Much of the land has been left unstable by subterranean chambers. 

But the biggest problem is the arsenic, which was released as gold was separated from ore.  

An estimated 13.5 tonnes of arsenic-contaminated soil remains on the surface. The astounding tonnage underground — enough to kill every Canadian several times over — was simply blown back almost 100 metres deep into 13 mined-out chambers, some big enough to swallow an 11-storey building. 

There it sits — huge piles of it, not even sealed in barrels or lined pits. 

The arsenic is highly soluble. On its own, it would likely leach into groundwater and enter the bordering Great Slave Lake.  

Years of study and debate ended in 2014 with the conclusion that it was too dangerous, difficult and expensive to remove the arsenic. Instead, it is to be protected by 858 thermosiphons keeping the rock at a steady -5 C and freezing in place any water moving through the area. 

Water currently seeping into the mine below the frozen block will be pumped out, treated to drinking-water quality, then released.

This will go on for at least 100 years, unless science finds an alternative. If not, it will go on forever. 

Nobody is that happy about it. 

“How long is forever?” asked Sangris, who wanted the arsenic removed and disposed of at a waste disposal site in Alberta.

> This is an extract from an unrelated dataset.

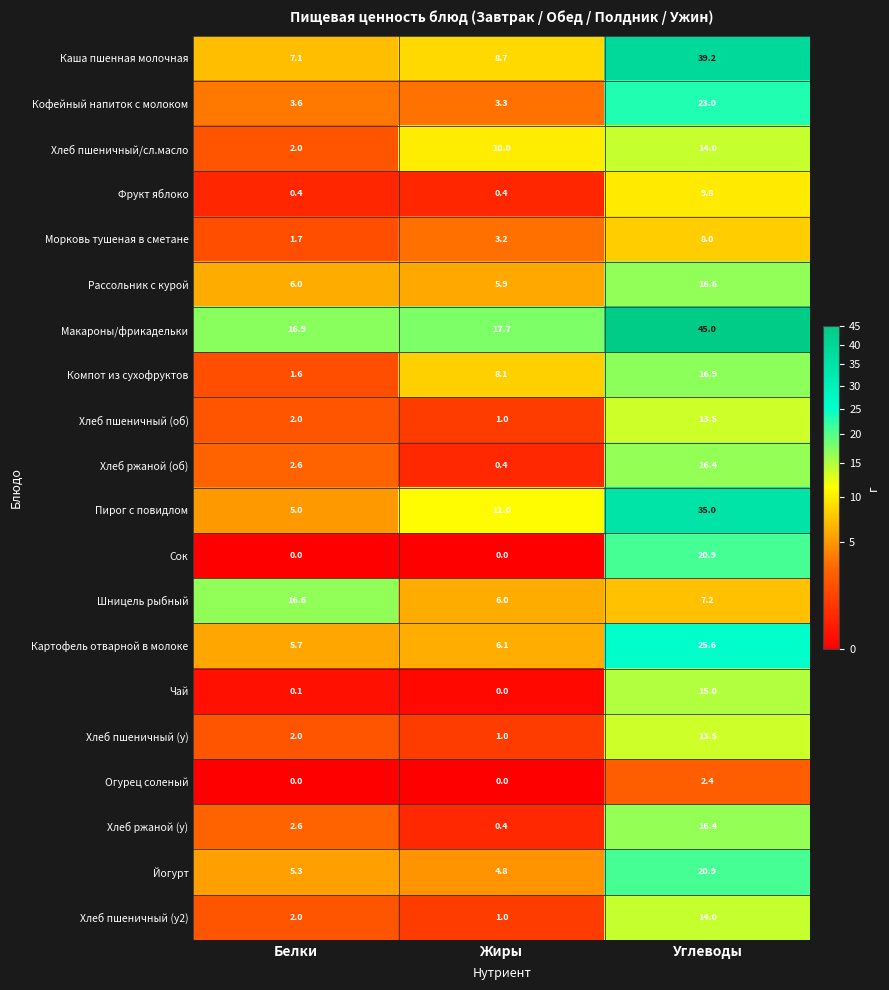

What is the difference between the Хлеб пшеничный (об) values at Углеводы and Жиры?

12.5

“It’s a Band-Aid solution. It’s not a real solution. 

“Canada put this dangerous plant on our doorstep and we’re not comfortable with it. They want to put it to rest the cheapest way possible.”

The Yellowknives are negotiating with Ottawa over a compensation package for loss of use of the land as well as apology for how it was taken from them in the first place. 

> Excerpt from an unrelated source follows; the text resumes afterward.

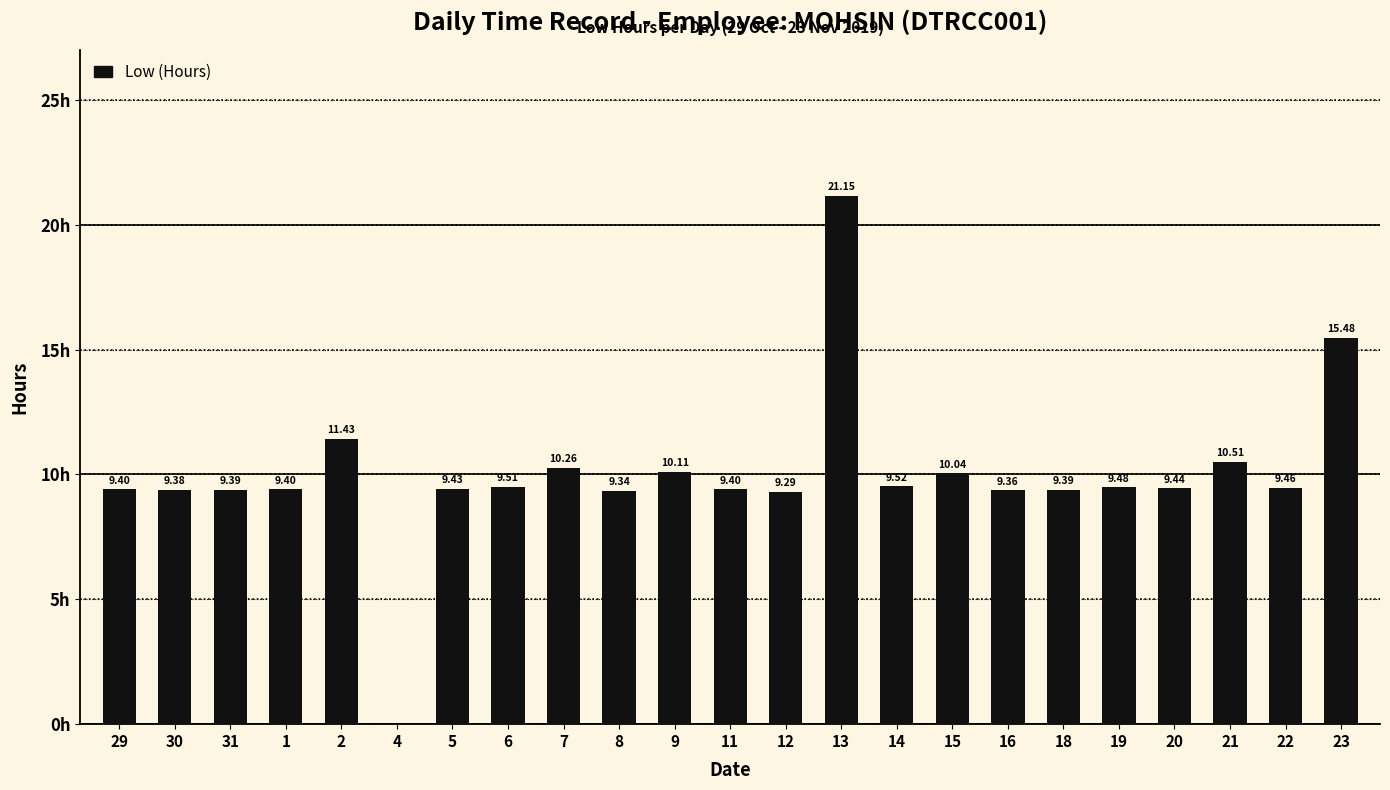

Does the chart contain stacked bars?

No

Alty said the mine’s old townsite might be made safe enough for housing development. The rest might be used as an industrial park, a campground or a public recreation area. 

“The old townsite, yes. The rest of it, not likely. What can you put on that land?”

Platois cautious about promises. She said the project has committed to restoring the old townsite to residential standards and the rest to industrial criteria.

There will be exceptions. Areas where thermosiphons sink into the arsenic chambers will remain fenced and off limits. Development will be restricted over the old underground pits.

“You wouldn’t build a skyscraper on a pit. There will be some limitations.”

For now, northerners just want to ensure they get the jobs. 

Federal officials say about $648 million in contracts have already been issued, with $313 million of that going to Indigenous companies. 

About 80 people are now on the site. When the work peaks in 2031, about 260 full-time equivalent jobs — mostly heavy equipment operators — are expected to be created. 

Kevin O’Reilly, a territorial legislature member, was long active on the Giant Mine file as an environmentalist before entering politics. He said the North needs training programs to prepare locals to do more than run bulldozers. 

“People here should be senior managers,” he said. 

“People are starting to talk about a remediation economy. We may be able to offer some of the experience we’ve gained here to other parts of the world.”   

The remediation will last as long as the life of many mines. It is expected to take until 2038, seven years longer than first estimated.

The budget is likely to be similarly extended. The last estimate, just shy of $1 billion, is seven years old and was made before the timeline was stretched. Taxpayers won’t learn how much cleaning up the mess will now cost them until Oct. 27, when new estimates go to the Treasury Board. 

O’Reilly worries that over time, people will forget about the hazards and grow inured to their risks.

“What do you do to communicate to future generations what’s there?” he asked. “We’ve got to find a way to remember what happened.”

Meanwhile, Giant will continue to haunt the North. It helped shape the city that Yellowknife has become and its ultimate fate will be a powerful force in its future.

By then, those 365 sea cans will be moved and dumped into one of the underground chambers. They will sit atop the mighty dunes of arsenic dust, frozen in time and memory until who knows when.